On a Winded Civilization
“‘If the sun and the moon should doubt, they’d immediately go out” (Blake). Europe has doubted for a long time…and if her eclipse disturbs us, the Americans and the Russians contemplate it with either composure or delight.
“America stands before the world as an impetuous void, a fatality without substance. Nothing prepared her for hegemony; yet she tends toward it, not without a certain hesitation. Unlike the other nations which have had to pass through a whole series of humiliation and defeats, she has known till now only the sterility of an uninterrupted good fortune. If, in the future, everything should continue to go as well, her appearance on the scene will have been an accident without influence. Those who preside over her destiny, those who take her interest to heart, should prepare her for bad times; in order to cease being a superficial monster, she requires an ordeal of major scope. Perhaps she is not far from one now. Having lived, hitherto, outside hell, she is preparing to descend into it. If she seeks a destiny for herself, she will find it only on the ruins of all that was her raison d’être." — E.M. Cioran, The Temptation to Exist, 1998, University of Chicago Press, p. 53-54.

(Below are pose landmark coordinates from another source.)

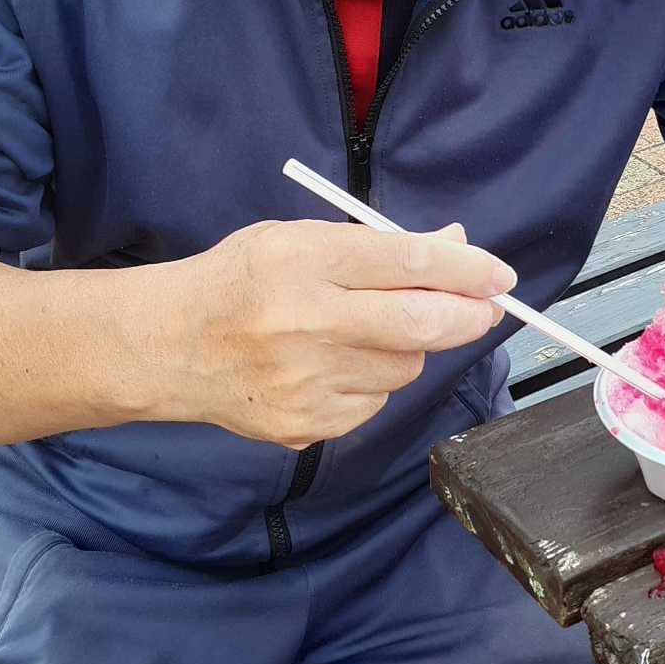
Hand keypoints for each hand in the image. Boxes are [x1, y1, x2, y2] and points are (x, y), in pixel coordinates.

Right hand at [146, 219, 512, 447]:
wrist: (165, 347)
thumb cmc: (240, 281)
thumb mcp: (299, 239)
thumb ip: (378, 245)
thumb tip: (457, 243)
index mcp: (301, 259)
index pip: (407, 261)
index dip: (466, 268)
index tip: (499, 274)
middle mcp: (304, 321)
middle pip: (421, 323)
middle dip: (469, 315)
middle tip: (487, 307)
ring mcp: (304, 380)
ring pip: (404, 367)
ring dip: (408, 348)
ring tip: (365, 331)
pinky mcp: (305, 425)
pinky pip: (376, 402)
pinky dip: (373, 382)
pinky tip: (334, 365)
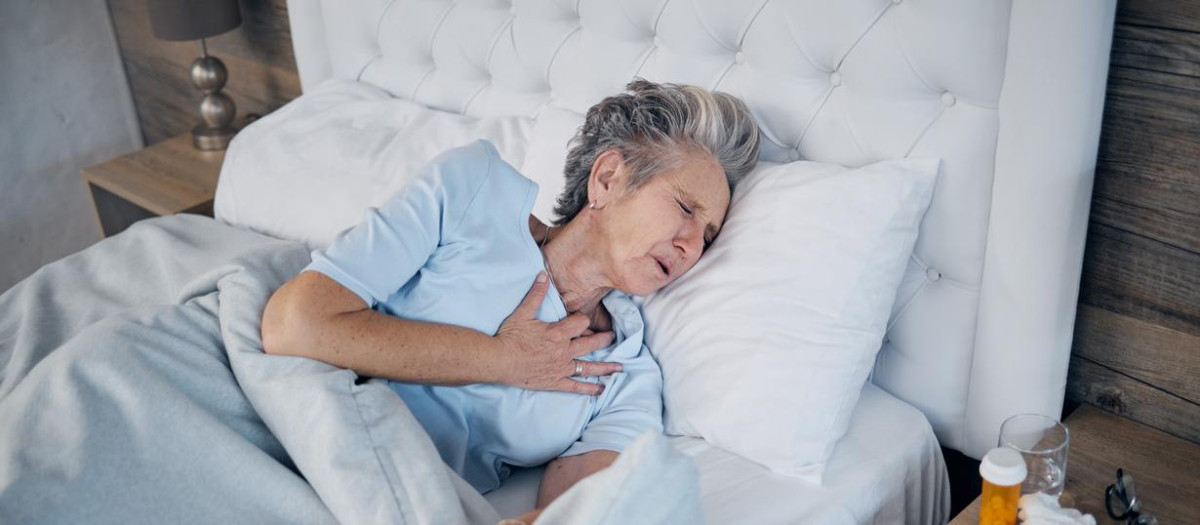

“Whatever the world to come, the Western peoples will play in it the part of the Graeculi in the Roman Empire. Sought out and despised by the new conqueror, they will have, in order to impress him, only the jugglery of their intelligence or the luster of their past. The art of surviving oneself—they are already distinguished in that. Symptoms of exhaustion are everywhere: Germany has given her measure in music: what leads us to believe that she will excel in it again? She has used the resources of her profundity, as France those of her elegance. Both—and with them, this entire corner of the world—are on the verge of bankruptcy, the most glamorous since antiquity. Then will come the liquidation: a prospect which is not a negligible one, a respite whose duration cannot be estimated, a period of facility in which each man, before the deliverance finally at hand, will be happy to have behind him the throes of hope and expectation.” — E.M. Cioran, The Temptation to Exist, 1998, University of Chicago Press, p. 59-60.